Even the crumbling building where my boyfriend and I rented our AirBnb was impressive – the stairs were made out of marble, the windows decorated with beautiful shutters, and the walls lined with exquisitely carved crown mounding. It’s obvious this building once housed wealthy families and it’s heartwarming that today it belongs to regular Cubans.
TIP: Looking for the best view in Havana? Go to the top of the Gran Hotel Manna Kempinski in Old Havana – there is a rooftop bar with exquisite views of the city and you don’t have to be staying at the Kempinski to enter. Be sure to order their Piña Colada – a great view deserves to be complemented by a delicious drink!
You can’t talk about Havana without mentioning the cars! Havana is basically a gallery of vintage cars and it’s anybody’s guess how these relics are still on the road today.
It is estimated the Cuba is home to over 60,000 vintage American cars, the last of which were imported some 60 years ago. Since then, the same cars have been driven by Cubans over numerous generations. Over time, these cars have endured countless paint jobs, accidents and pot holes. And yet, somehow the streets of Havana continue to be filled with them. Without the ability to import new parts to properly repair the vintage cars, Cubans have had to rely on pure creativity to keep them running.
The drivers of these cars appear to have a natural gift for parking them in the most beautiful array of colours. The many public squares and streets of Havana are filled with such displays of colour. If you’re a lover of vintage cars, that alone is reason enough to come to this city.
TIP: I wouldn’t say this for any other city, but the best way to see Havana is by car – not just any car of course, a vintage car. It’s pricey but worth every penny as most drivers are also very good tour guides and will take you to the most picturesque spots in the city while telling you about their history. It’s definitely a ride you’ll remember!
The Caribbean is known to have some of the most dangerous islands in the world where anything from petty crime to drug trafficking is a real issue. However, Cuba is considered to be one the safest islands in the region and Havana is no exception.

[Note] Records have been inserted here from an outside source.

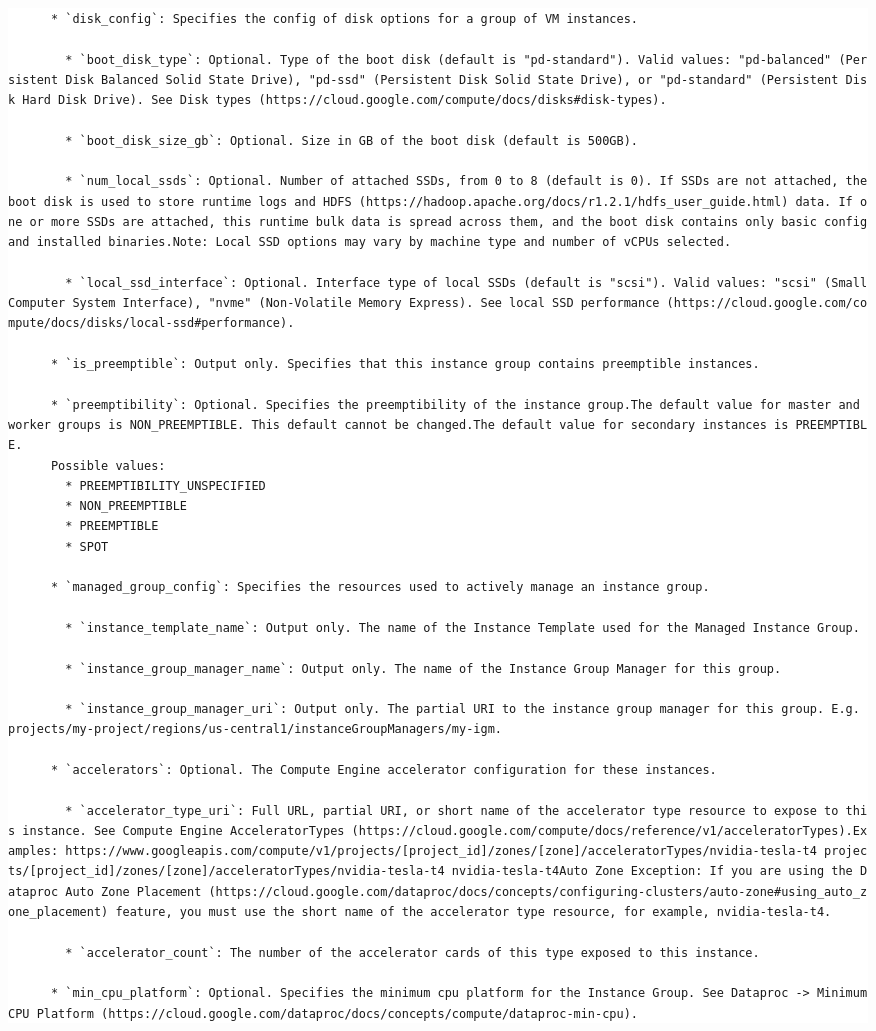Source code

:           * `disk_config`: Specifies the config of disk options for a group of VM instances.

            * `boot_disk_type`: Optional. Type of the boot disk (default is "pd-standard"). Valid values: "pd-balanced" (Persistent Disk Balanced Solid State Drive), "pd-ssd" (Persistent Disk Solid State Drive), or "pd-standard" (Persistent Disk Hard Disk Drive). See Disk types (https://cloud.google.com/compute/docs/disks#disk-types).

            * `boot_disk_size_gb`: Optional. Size in GB of the boot disk (default is 500GB).

            * `num_local_ssds`: Optional. Number of attached SSDs, from 0 to 8 (default is 0). If SSDs are not attached, the boot disk is used to store runtime logs and HDFS (https://hadoop.apache.org/docs/r1.2.1/hdfs_user_guide.html) data. If one or more SSDs are attached, this runtime bulk data is spread across them, and the boot disk contains only basic config and installed binaries.Note: Local SSD options may vary by machine type and number of vCPUs selected.

            * `local_ssd_interface`: Optional. Interface type of local SSDs (default is "scsi"). Valid values: "scsi" (Small Computer System Interface), "nvme" (Non-Volatile Memory Express). See local SSD performance (https://cloud.google.com/compute/docs/disks/local-ssd#performance).

          * `is_preemptible`: Output only. Specifies that this instance group contains preemptible instances.

          * `preemptibility`: Optional. Specifies the preemptibility of the instance group.The default value for master and worker groups is NON_PREEMPTIBLE. This default cannot be changed.The default value for secondary instances is PREEMPTIBLE.
          Possible values:
            * PREEMPTIBILITY_UNSPECIFIED
            * NON_PREEMPTIBLE
            * PREEMPTIBLE
            * SPOT

          * `managed_group_config`: Specifies the resources used to actively manage an instance group.

            * `instance_template_name`: Output only. The name of the Instance Template used for the Managed Instance Group.

            * `instance_group_manager_name`: Output only. The name of the Instance Group Manager for this group.

            * `instance_group_manager_uri`: Output only. The partial URI to the instance group manager for this group. E.g. projects/my-project/regions/us-central1/instanceGroupManagers/my-igm.

          * `accelerators`: Optional. The Compute Engine accelerator configuration for these instances.

            * `accelerator_type_uri`: Full URL, partial URI, or short name of the accelerator type resource to expose to this instance. See Compute Engine AcceleratorTypes (https://cloud.google.com/compute/docs/reference/v1/acceleratorTypes).Examples: https://www.googleapis.com/compute/v1/projects/[project_id]/zones/[zone]/acceleratorTypes/nvidia-tesla-t4 projects/[project_id]/zones/[zone]/acceleratorTypes/nvidia-tesla-t4 nvidia-tesla-t4Auto Zone Exception: If you are using the Dataproc Auto Zone Placement (https://cloud.google.com/dataproc/docs/concepts/configuring-clusters/auto-zone#using_auto_zone_placement) feature, you must use the short name of the accelerator type resource, for example, nvidia-tesla-t4.

            * `accelerator_count`: The number of the accelerator cards of this type exposed to this instance.

          * `min_cpu_platform`: Optional. Specifies the minimum cpu platform for the Instance Group. See Dataproc -> Minimum CPU Platform (https://cloud.google.com/dataproc/docs/concepts/compute/dataproc-min-cpu).
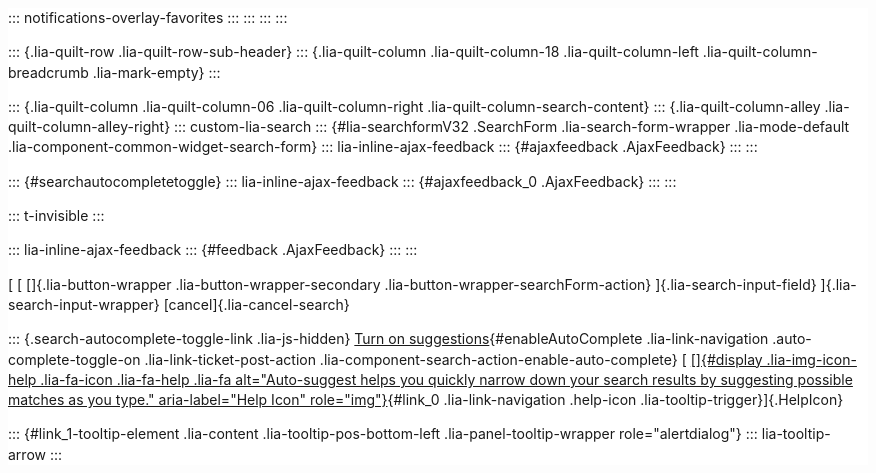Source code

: ::: notifications-overlay-favorites
:::
:::
:::
:::

::: {.lia-quilt-row .lia-quilt-row-sub-header}
::: {.lia-quilt-column .lia-quilt-column-18 .lia-quilt-column-left .lia-quilt-column-breadcrumb .lia-mark-empty}
:::

::: {.lia-quilt-column .lia-quilt-column-06 .lia-quilt-column-right .lia-quilt-column-search-content}
::: {.lia-quilt-column-alley .lia-quilt-column-alley-right}
::: custom-lia-search
::: {#lia-searchformV32 .SearchForm .lia-search-form-wrapper .lia-mode-default .lia-component-common-widget-search-form}
::: lia-inline-ajax-feedback
::: {#ajaxfeedback .AjaxFeedback}
:::
:::

::: {#searchautocompletetoggle}
::: lia-inline-ajax-feedback
::: {#ajaxfeedback_0 .AjaxFeedback}
:::
:::

::: t-invisible
:::

::: lia-inline-ajax-feedback
::: {#feedback .AjaxFeedback}
:::
:::

[ [ []{.lia-button-wrapper .lia-button-wrapper-secondary
.lia-button-wrapper-searchForm-action} ]{.lia-search-input-field}
]{.lia-search-input-wrapper} [cancel]{.lia-cancel-search}

::: {.search-autocomplete-toggle-link .lia-js-hidden}
[Turn on
suggestions](https://techcommunity.microsoft.com/t5/blogs/v2/blogarticlepage.enableautocomplete:enableautocomplete?t:ac=blog-id/microsoft_365blog/article-id/173&t:cp=action/contributions/searchactions){#enableAutoComplete
.lia-link-navigation .auto-complete-toggle-on
.lia-link-ticket-post-action
.lia-component-search-action-enable-auto-complete} [ [[]{#display
.lia-img-icon-help .lia-fa-icon .lia-fa-help .lia-fa
alt="Auto-suggest helps you quickly narrow down your search results by suggesting possible matches as you type."
aria-label="Help Icon" role="img"}](#){#link_0 .lia-link-navigation
.help-icon .lia-tooltip-trigger}]{.HelpIcon}

::: {#link_1-tooltip-element .lia-content .lia-tooltip-pos-bottom-left .lia-panel-tooltip-wrapper role="alertdialog"}
::: lia-tooltip-arrow
:::
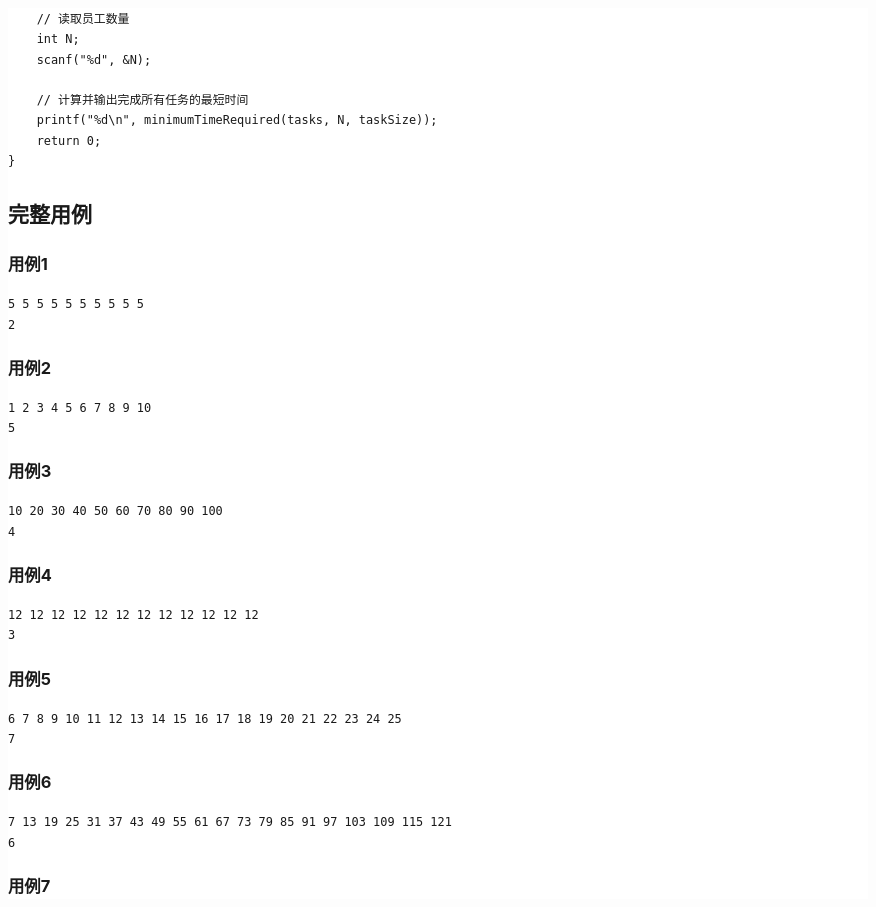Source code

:         // 读取员工数量
        int N;
        scanf("%d", &N);
    
        // 计算并输出完成所有任务的最短时间
        printf("%d\n", minimumTimeRequired(tasks, N, taskSize));
        return 0;
    }
    

## 完整用例

### 用例1

    
    
    5 5 5 5 5 5 5 5 5 5
    2
    

### 用例2

    
    
    1 2 3 4 5 6 7 8 9 10
    5
    

### 用例3

    
    
    10 20 30 40 50 60 70 80 90 100
    4
    

### 用例4

    
    
    12 12 12 12 12 12 12 12 12 12 12 12
    3
    

### 用例5

    
    
    6 7 8 9 10 11 12 13 14 15 16 17 18 19 20 21 22 23 24 25
    7
    

### 用例6

    
    
    7 13 19 25 31 37 43 49 55 61 67 73 79 85 91 97 103 109 115 121
    6
    

### 用例7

From the city’s Old Town to the Miramar neighbourhood, my boyfriend and I never felt as though we were in danger. Interestingly enough, quite the oppose – we felt welcomed no matter who we talked to or where we went. We caught rides with local Cubans (way cheaper than taking taxis!) and stayed in a residential building. In all circumstances, we were only greeted with smiles and kindness.
Don’t hesitate to visit the island if you’re concerned about your safely, you shouldn’t be.
The soul of the city
They say every city has a soul. If this is true, there is something to be said about Havana’s soul that has attracted countless influential poets, intellectuals, photographers, and revolutionaries to its streets over the years. Having spend a little time there, I’m starting to understand why.
Havana’s appeal lies in the resilience of its people. They give the city this incredible energy fuelled by an anticipation for a better tomorrow, a will to succeed despite all the limitations, and a readiness to open their arms to the world. All the hardships that come with living in Havana cannot overshadow this energy.
Perhaps it is this contradiction that gives Havana its charm. The city will humble you and then break your heart. And that is why you will come back, again and again.
I encourage you to visit this contradictory city and experience the joys and the sorrows of it for yourself. I guarantee that it will leave a lasting impression on you as it did on me.